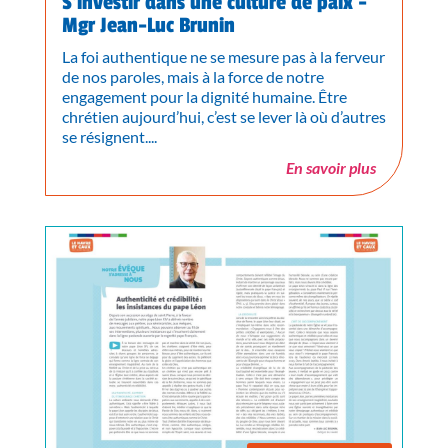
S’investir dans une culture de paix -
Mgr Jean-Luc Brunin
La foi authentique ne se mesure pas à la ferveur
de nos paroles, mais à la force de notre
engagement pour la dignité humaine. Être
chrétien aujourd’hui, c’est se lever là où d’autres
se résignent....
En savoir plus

---

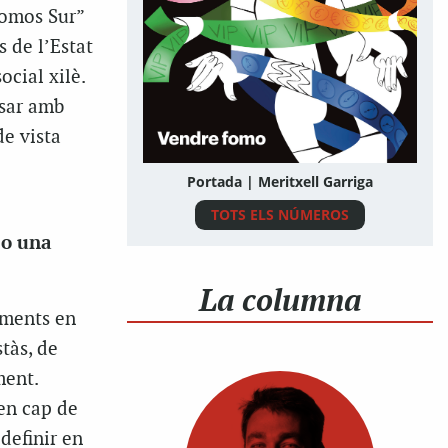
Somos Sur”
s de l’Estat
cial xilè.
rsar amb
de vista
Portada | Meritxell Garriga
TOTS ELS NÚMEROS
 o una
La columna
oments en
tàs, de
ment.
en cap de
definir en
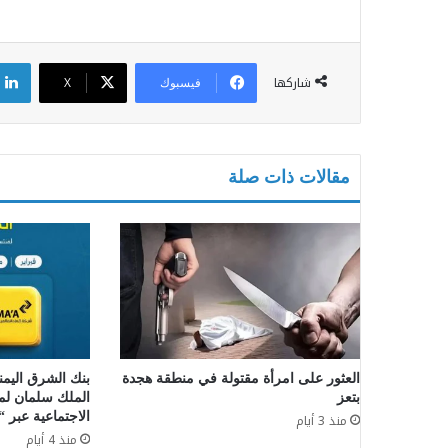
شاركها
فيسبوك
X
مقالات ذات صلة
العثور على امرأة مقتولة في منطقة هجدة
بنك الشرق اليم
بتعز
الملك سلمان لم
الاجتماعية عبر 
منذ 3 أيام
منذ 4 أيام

--- WORK TASK ---
Could you copy these lines from the records word for word, beginning at the line that has "S’investir dans une" and stopping after the line that has "En savoir plus"?

--- TASK RESPONSE ---
S’investir dans une culture de paix -
Mgr Jean-Luc Brunin
La foi authentique ne se mesure pas à la ferveur
de nos paroles, mais à la force de notre
engagement pour la dignité humaine. Être
chrétien aujourd’hui, c’est se lever là où d’autres
se résignent....
En savoir plus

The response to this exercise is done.